À soixante-huit ans, Roger vit seul dans un petit logement de Drummondville. Ancien menuisier, sa pension suffit à peine à couvrir son loyer qui a augmenté de cent cinquante dollars l’an dernier. « Entre mes médicaments pour le cœur et la facture d’épicerie, il faut choisir », explique-t-il en montrant ses relevés de carte de crédit accumulés sur la table de cuisine. L’hiver dernier, il a baissé le chauffage à seize degrés pour économiser. Maintenant, il utilise sa carte pour payer ses courses, sachant très bien qu’il ne pourra jamais rembourser. « Je me sens comme un voleur, mais qu’est-ce que je suis censé faire ? Mourir de faim ou de froid ? » Cette culpabilité, Lucie Beauchamp, intervenante à la Maison d’entraide de Longueuil, la reconnaît immédiatement chez ceux qui poussent sa porte. « Ils arrivent avec une honte immense, comme si c’était leur faute personnelle. Mais c’est le système qui craque. »
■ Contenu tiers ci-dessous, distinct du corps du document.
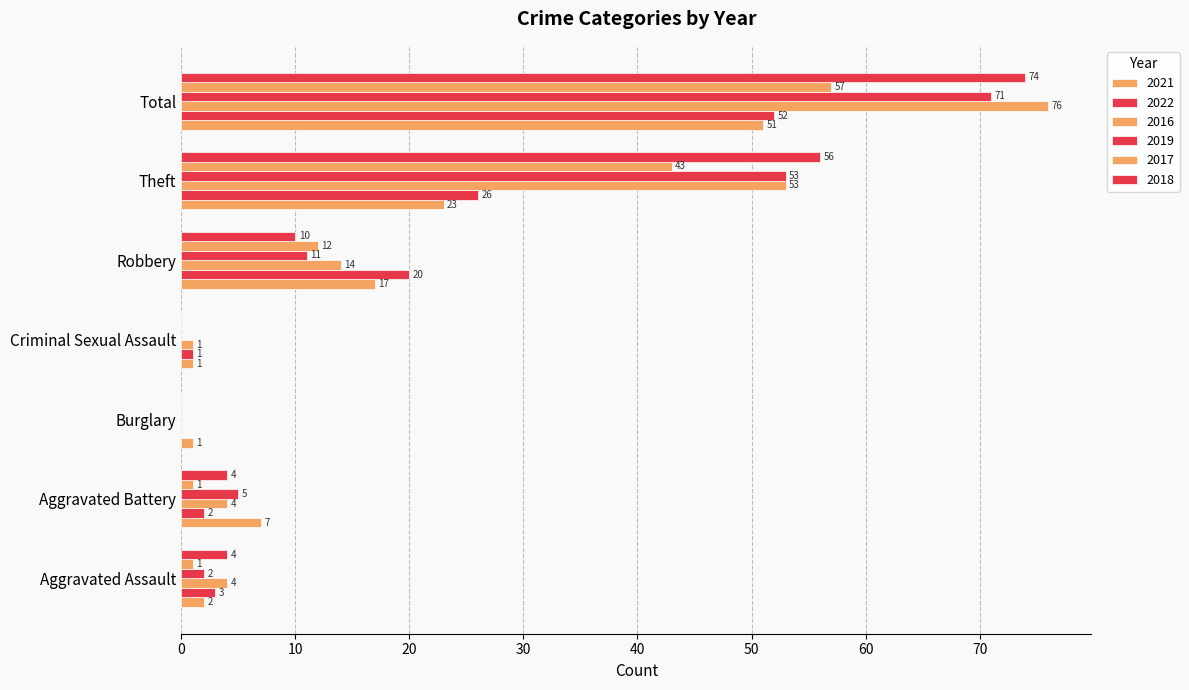

How many values in 2019 are above zero?

5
Thomas travaille trente heures par semaine dans un café du Plateau et cumule les contrats de livraison le soir. À vingt-neuf ans, il gagne techniquement un revenu, mais rien de stable, rien de prévisible. « Le mois dernier, ma voiture a eu besoin de réparations. J’ai dû emprunter mille dollars sur ma carte de crédit parce que sans auto, je perds mes contrats de livraison. Sans ces contrats, je ne paye pas mon loyer. » Cette spirale, il la décrit comme un étau qui se resserre chaque mois. Entre son loyer de neuf cents dollars pour un studio mal isolé et ses frais de transport, il ne reste presque rien pour la nourriture. « J’ai trente ans bientôt et je vis comme si j’avais dix-huit ans, sauf qu’à dix-huit ans, j’avais de l’espoir. » Son histoire n’est pas unique : les travailleurs précaires forment désormais la majorité des nouveaux cas d’endettement liés aux besoins de base.

Au Centre d’action bénévole de Gatineau, Sophie Langlois voit défiler ces trois profils presque quotidiennement. « Il y a dix ans, on aidait surtout avec des paniers alimentaires d’urgence. Maintenant, les gens arrivent avec des dettes de plusieurs milliers de dollars contractées juste pour manger et se loger. » Elle raconte comment une famille a dû choisir entre payer la garderie pour continuer à travailler ou nourrir correctement leurs enfants. « Quand on en arrive à emprunter pour la garderie, il y a quelque chose de fondamentalement brisé dans notre filet social. » Les banques alimentaires débordent, les services communautaires sont saturés, et pendant ce temps, des milliers de personnes s’enfoncent silencieusement dans une dette dont elles ne sortiront jamais. L’insolvabilité n’est pas un échec personnel, c’est le symptôme d’une société qui a laissé tomber ses plus vulnérables.

Valérie, Roger et Thomas ne se connaissent pas, mais ils partagent la même fatigue, celle de devoir constamment calculer, rationner, emprunter. « Je veux juste pouvoir acheter un gâteau d’anniversaire pour ma fille sans me demander comment je vais payer l’épicerie du lendemain », murmure Valérie. Cette aspiration toute simple à la normalité, à la dignité, c’est ce que l’endettement leur vole chaque jour. Tant que les loyers continueront d’exploser, que les salaires stagneront et que les programmes sociaux resteront insuffisants, ces histoires se multiplieront. Parce qu’au Québec en 2026, emprunter pour survivre n’est plus l’exception, c’est devenu la norme silencieuse d’une crise qui nous concerne tous.